O fogo das fake news na palha da indignação

No mundo atual, infelizmente, não faltam razões para os cristãos – assim como para todos os que desejam o bem comum – se escandalizarem. Desrespeito à vida e à dignidade da pessoa, injustiça social, corrupção dos políticos e abuso do poder econômico: a lista é longa e recorrente.

Daí nasce uma sensação de impotência e ressentimento que se torna um terreno fértil para a divulgação das fake news e difamações. As coisas sempre devem ser da pior forma possível e é lógico que aqueles que não pensam como nós estão conspirando nas sombras: finalmente, alguém teve a coragem de dizer aquelas coisas que estavam “entaladas em nossa garganta”. É assim que nos sentimos e, desse modo, tornamo-nos vítimas fáceis dos que querem distorcer a verdade, seja de um lado, seja de outro do espectro ideológico. A indignação se torna como palha seca na qual o fogo das fake news cresce para incendiar e destruir tudo, até mesmo o desejo do bem em nossos corações.
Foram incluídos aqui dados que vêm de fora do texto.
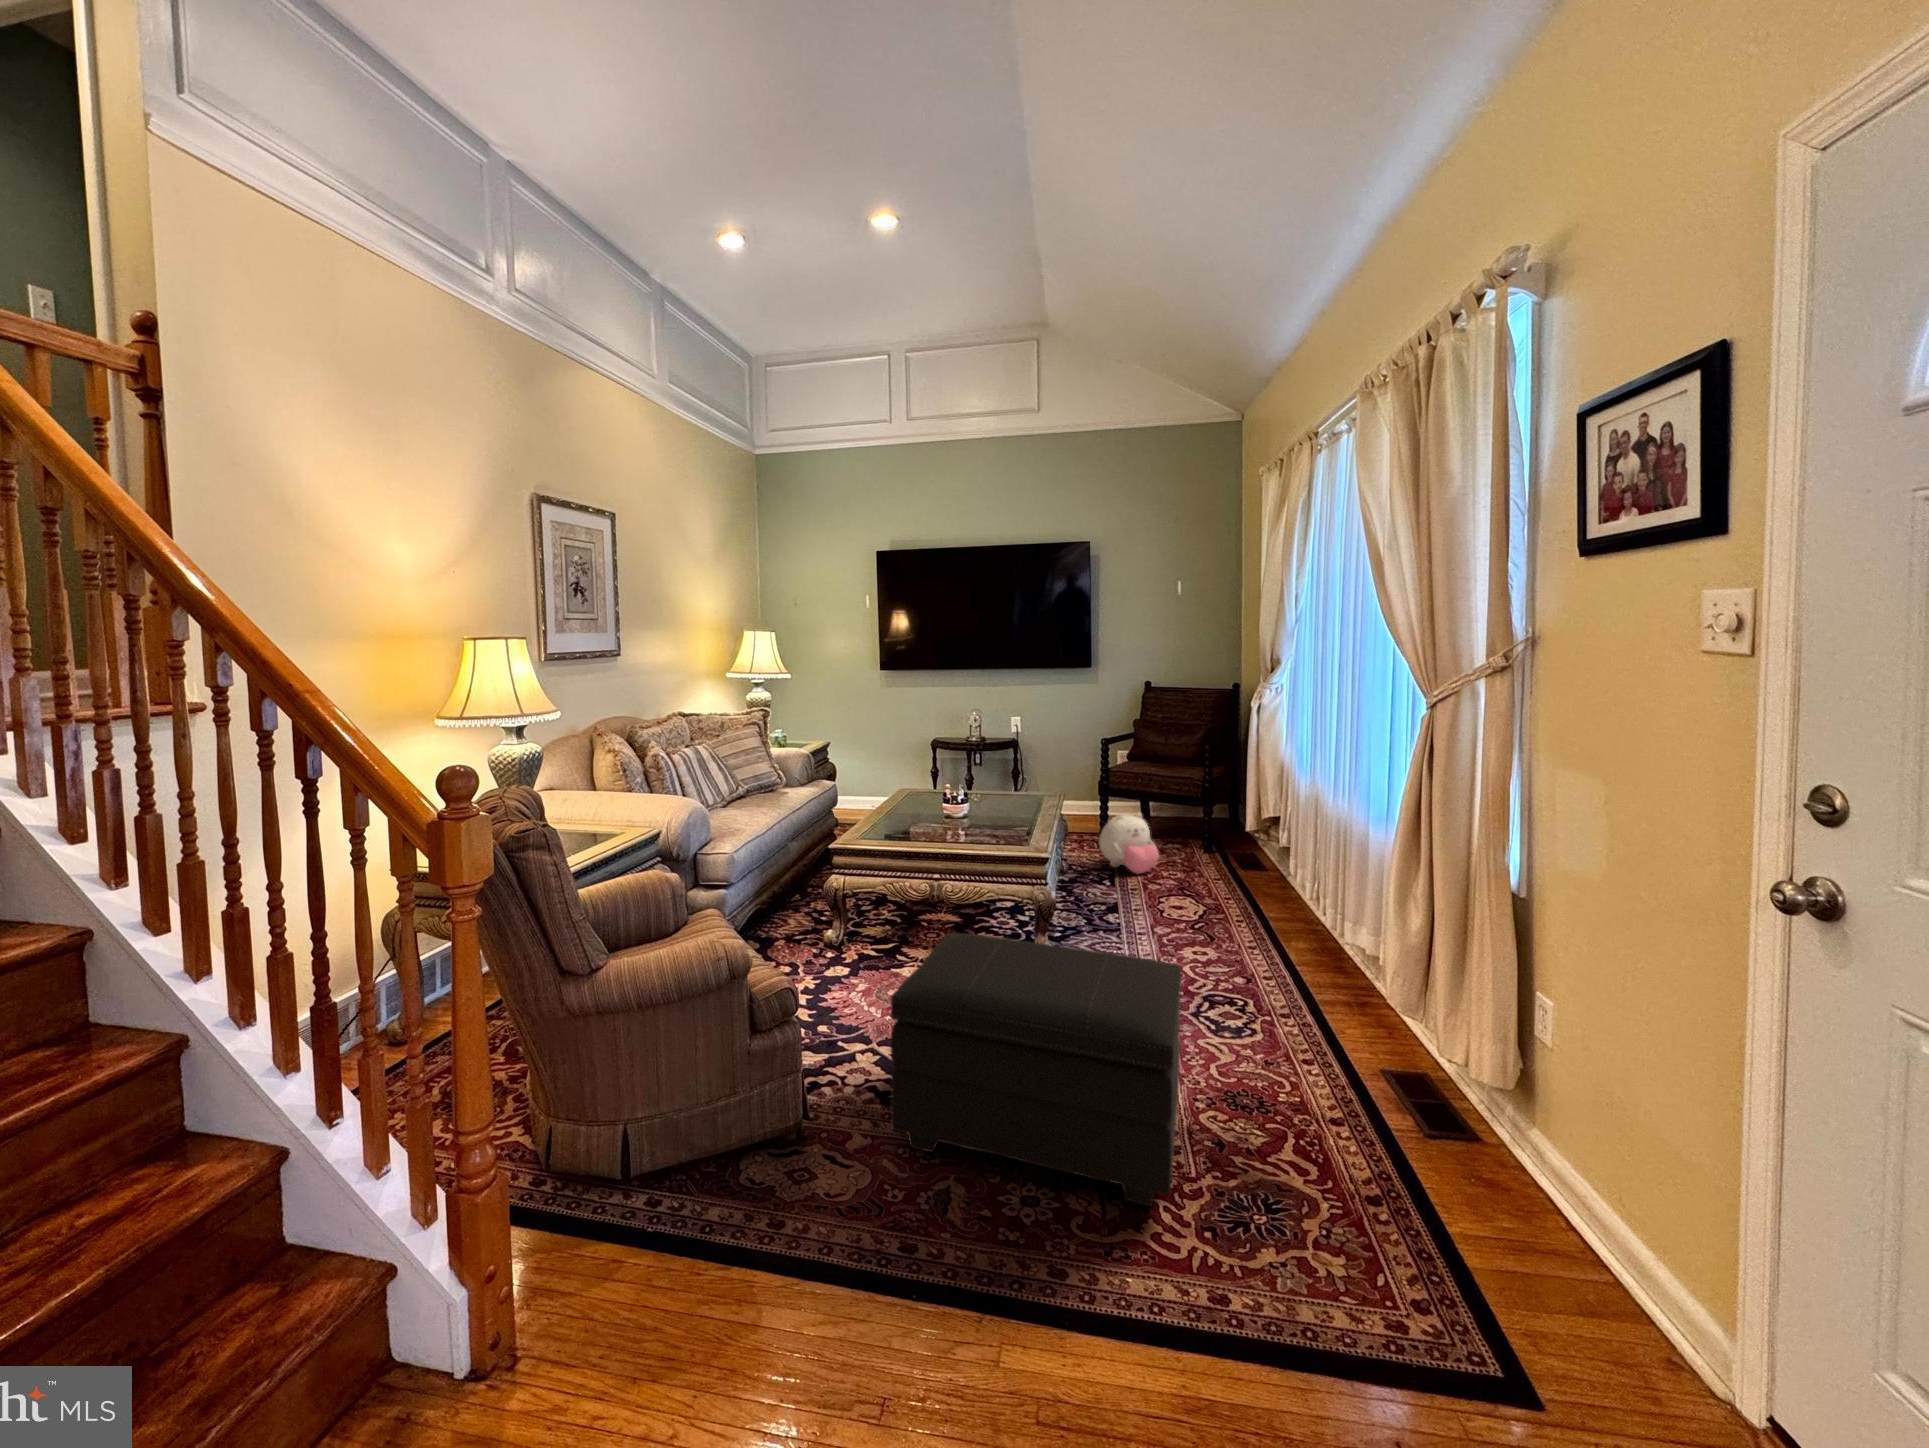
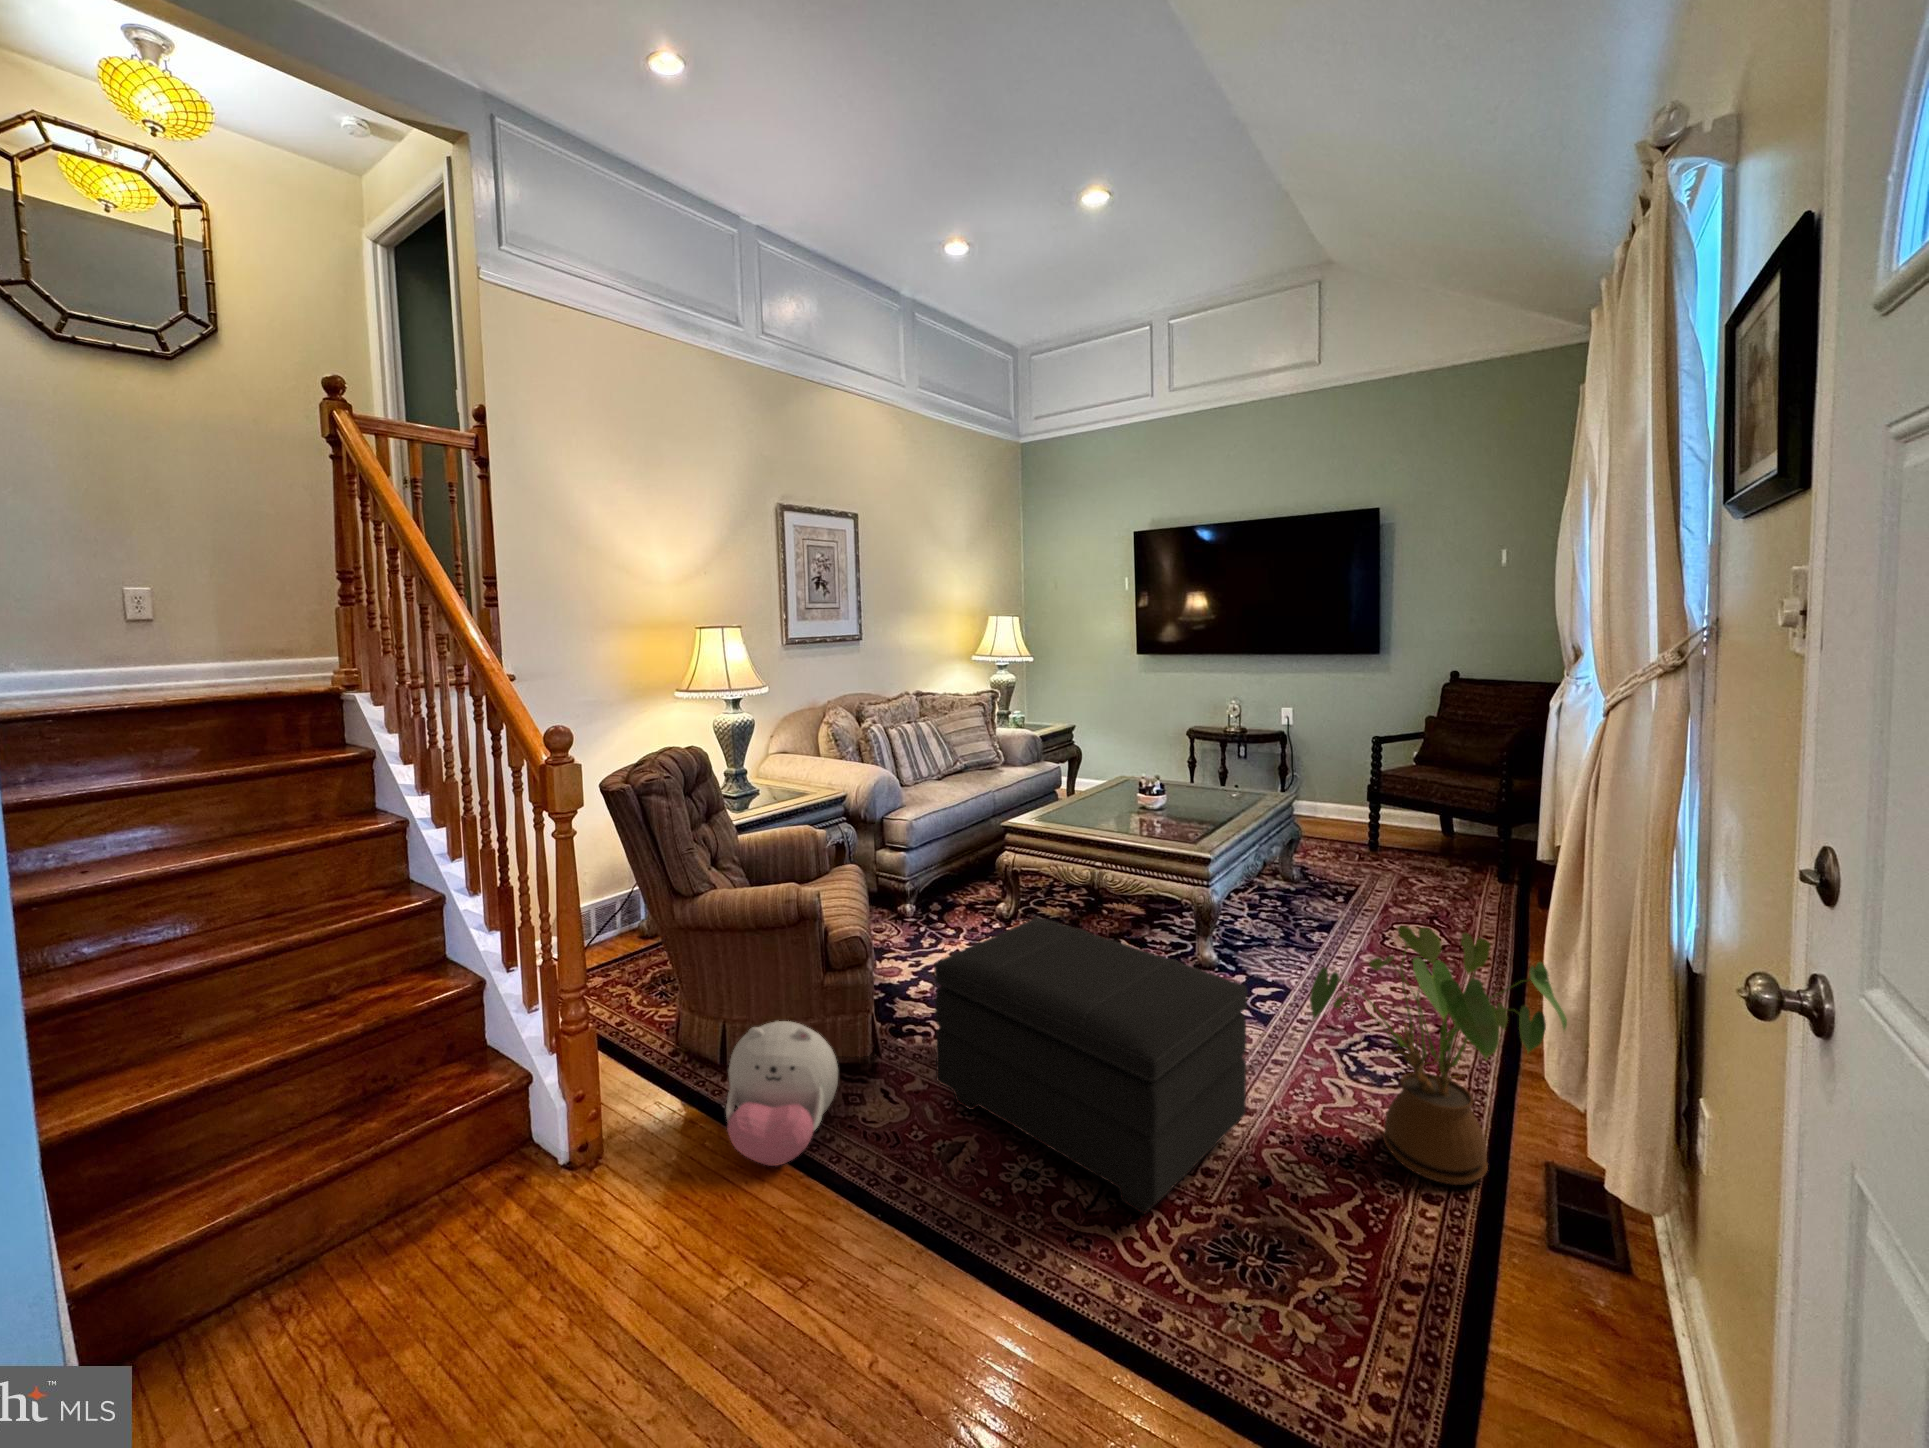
plush toy: present [1099,814,1159,874] -> present [726,1021,838,1166]
house plant: none [1226,889,1417,1106] -> present [1310,926,1567,1185]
A censura não é uma forma de combater as fake news. Pelo contrário, serve apenas para os que detêm o poder sobre a mídia calarem o lado contrário. Por isso, a polêmica sobre uma lei que iniba as fake news é tão difícil. Nesse contexto, tanto os divulgadores de notícias falsas quanto os denunciados pelas mídias e redes sociais procuram, ainda que de formas diferentes, manter-se impunes.

O Cristianismo cresce como compromisso com o amor e a verdade. Não como compromisso com um ou outro, mas com ambos, pois a suprema verdade é o amor de Deus por nós e seu desejo de que nos amemos uns aos outros. Uma das maiores mentiras atuais é justamente nos fazer pensar que o anúncio da verdade pode ocorrer sem amor ou que o anúncio do amor pode relativizar a verdade.

O empenho com esse compromisso nunca se esgota, pois é o próprio caminho de nossa conversão – que, para o maior pecador ou para o maior santo, dura toda a vida. Por isso, temos que ter o máximo cuidado para não sermos como aqueles que veem o cisco no olho do irmão, mas não enxergam a trave no próprio olho (cf. Mt 7,3).

O combate à mentira é, portanto, em primeiro lugar, um empenho ético de cada um de nós. Isso não elimina a necessidade de regras sociais que combatam as fake news – sem cair nas armadilhas da censura.

Esse é o tema de um amplo artigo publicado nesta edição do O SÃO PAULO. O jornal ouviu vários especialistas, de diferentes áreas, todos ligados à questão. No conjunto das exposições, evidencia-se a dificuldade de encontrar soluções fáceis para o problema. Pode-se, contudo, constatar que já existem instrumentos legais para enfrentar as fake news e o problema se deve, em parte, pelo menos, mais à dificuldade de fazer valer as leis já existentes do que à falta delas.

Além disso, qualquer nova regra a ser criada precisa ser antecedida de um amplo diálogo. As mídias e redes sociais são um ambiente mediado pelos recursos tecnológicos e por normas preestabelecidas. Uma legislação adequada, que coíba as fake news e não incorra em censura, só pode ser criada com um intenso diálogo entre todos os usuários das comunidades virtuais – tanto gestores quanto produtores e consumidores de conteúdo.

Todos somos chamados a enfrentar esse problema, seja com nossa busca pessoal pela verdade, seja com nossa participação em um diálogo social propositivo, orientado ao bem comum e não a interesses particulares.